Doctrine for Missions
Piper examines two specific doctrinal controversies that Fuller engaged.
First, the error of hyper-Calvinism: Fuller knew hyper-Calvinism well since he had been raised in a church that suffered this error. He remembered that his pastor had little or nothing to say to the unconverted. He even admits that he himself for a time did not invite the unregenerate to come to Christ. Fuller lamented that the deadening doctrine of hyper-Calvinism had in some way or another nearly influenced all of the preachers he was associated with.
Piper records Fuller’s own words that pinpoint the problem. He points out their flawed reasoning as they claim: “It is absurd and cruel to require of any man what is beyond his power to perform; and as the Scriptures declare that ‘No man can come to Christ, except the Father draw him,’ and that ‘The natural man receiveth not the things of the Spirit of God, neither can he know them, because they are spiritually discerned,’ it is concluded that these are things to which the sinner, while unregenerate, is under no obligation.”
Fuller objects to this reasoning by showing the many biblical texts that call for the unregenerate to repent and believe (i.e.
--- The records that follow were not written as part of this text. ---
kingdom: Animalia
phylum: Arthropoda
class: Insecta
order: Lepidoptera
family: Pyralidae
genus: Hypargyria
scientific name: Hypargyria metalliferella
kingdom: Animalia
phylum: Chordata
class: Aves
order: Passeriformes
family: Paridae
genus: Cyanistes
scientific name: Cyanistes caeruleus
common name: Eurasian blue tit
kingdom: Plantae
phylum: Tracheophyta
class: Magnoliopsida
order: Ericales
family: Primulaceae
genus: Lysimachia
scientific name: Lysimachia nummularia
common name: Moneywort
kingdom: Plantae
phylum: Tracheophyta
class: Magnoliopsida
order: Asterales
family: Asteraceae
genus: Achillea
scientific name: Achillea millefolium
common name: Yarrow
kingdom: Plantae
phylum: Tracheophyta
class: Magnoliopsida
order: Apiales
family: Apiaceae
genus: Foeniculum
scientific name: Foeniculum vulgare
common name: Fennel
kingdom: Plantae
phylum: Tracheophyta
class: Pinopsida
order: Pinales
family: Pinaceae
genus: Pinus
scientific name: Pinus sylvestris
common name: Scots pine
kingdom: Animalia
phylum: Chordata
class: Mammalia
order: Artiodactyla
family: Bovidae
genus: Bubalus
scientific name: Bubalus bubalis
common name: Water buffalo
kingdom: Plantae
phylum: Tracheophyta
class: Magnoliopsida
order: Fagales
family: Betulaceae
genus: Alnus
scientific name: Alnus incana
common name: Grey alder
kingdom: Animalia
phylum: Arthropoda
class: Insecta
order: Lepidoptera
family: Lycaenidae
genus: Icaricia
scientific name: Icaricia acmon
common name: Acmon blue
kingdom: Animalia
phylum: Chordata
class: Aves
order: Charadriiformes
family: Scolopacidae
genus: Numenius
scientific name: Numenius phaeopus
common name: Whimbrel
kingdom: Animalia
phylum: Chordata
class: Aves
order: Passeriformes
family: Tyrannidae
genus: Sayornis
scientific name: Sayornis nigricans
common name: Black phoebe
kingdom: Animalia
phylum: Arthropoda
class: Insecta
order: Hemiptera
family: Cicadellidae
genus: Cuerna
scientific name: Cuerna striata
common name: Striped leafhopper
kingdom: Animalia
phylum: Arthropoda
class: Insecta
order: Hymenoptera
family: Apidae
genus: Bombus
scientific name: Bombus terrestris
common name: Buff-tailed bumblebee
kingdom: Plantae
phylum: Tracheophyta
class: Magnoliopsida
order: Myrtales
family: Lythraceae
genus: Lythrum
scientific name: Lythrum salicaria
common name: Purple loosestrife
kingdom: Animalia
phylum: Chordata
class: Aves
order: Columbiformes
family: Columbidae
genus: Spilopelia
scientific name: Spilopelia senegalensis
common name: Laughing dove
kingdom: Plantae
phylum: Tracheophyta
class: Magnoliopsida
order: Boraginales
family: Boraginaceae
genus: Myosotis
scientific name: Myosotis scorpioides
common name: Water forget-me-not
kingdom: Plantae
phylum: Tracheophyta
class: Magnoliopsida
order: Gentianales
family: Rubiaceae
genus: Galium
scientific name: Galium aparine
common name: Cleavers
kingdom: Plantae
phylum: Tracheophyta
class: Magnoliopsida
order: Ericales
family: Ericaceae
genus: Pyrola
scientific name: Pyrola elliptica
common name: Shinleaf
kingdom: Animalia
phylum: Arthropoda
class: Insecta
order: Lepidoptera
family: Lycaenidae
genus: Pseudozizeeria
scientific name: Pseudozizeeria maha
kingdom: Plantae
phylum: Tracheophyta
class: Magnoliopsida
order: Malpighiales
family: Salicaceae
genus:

Psalm 2:11–12; Isaiah 55:1–7; Jeremiah 6:16; John 12:36; John 6:29). Second, Fuller employs Edwards’s distinction between natural and moral inability, which he advances in the Freedom of the Will.
Second, the error of Sandemanianism: Robert Sandeman (1718–1771) taught the false doctrine that faith is the mind’s passive persuasion of gospel truth. This reduction of justifying faith to mere intellectual assent was a great danger that Fuller out rightly rejected. Fuller reasoned from the Scriptures to show the true nature of saving faith. Faith is not passive, but active. It is a holy fruit of regeneration in the heart of man. Piper poignantly states what was on the line in the heresy of Sandemanisnism: “To sever the roots of faith in regeneration, and to strip faith of its holiness, and to deny its active impulse to produce the fruit of love (Galatians 5:6) was to turn the church into an intellectualistic gathering of passive people who are afraid of their emotions and who lack any passion for worship or missions.”
Andrew Fuller served as a defender of the truth of the gospel so that the work of missions might be done in power. He stood with Paul who said, “I am not ashamed of the gospel, for it is the power of God for salvation to everyone who believes” (Romans 1:16). Piper has done a great service to the church with this little work that points to Andrew Fuller as a model of what it means to engage doctrine for the cause of missions.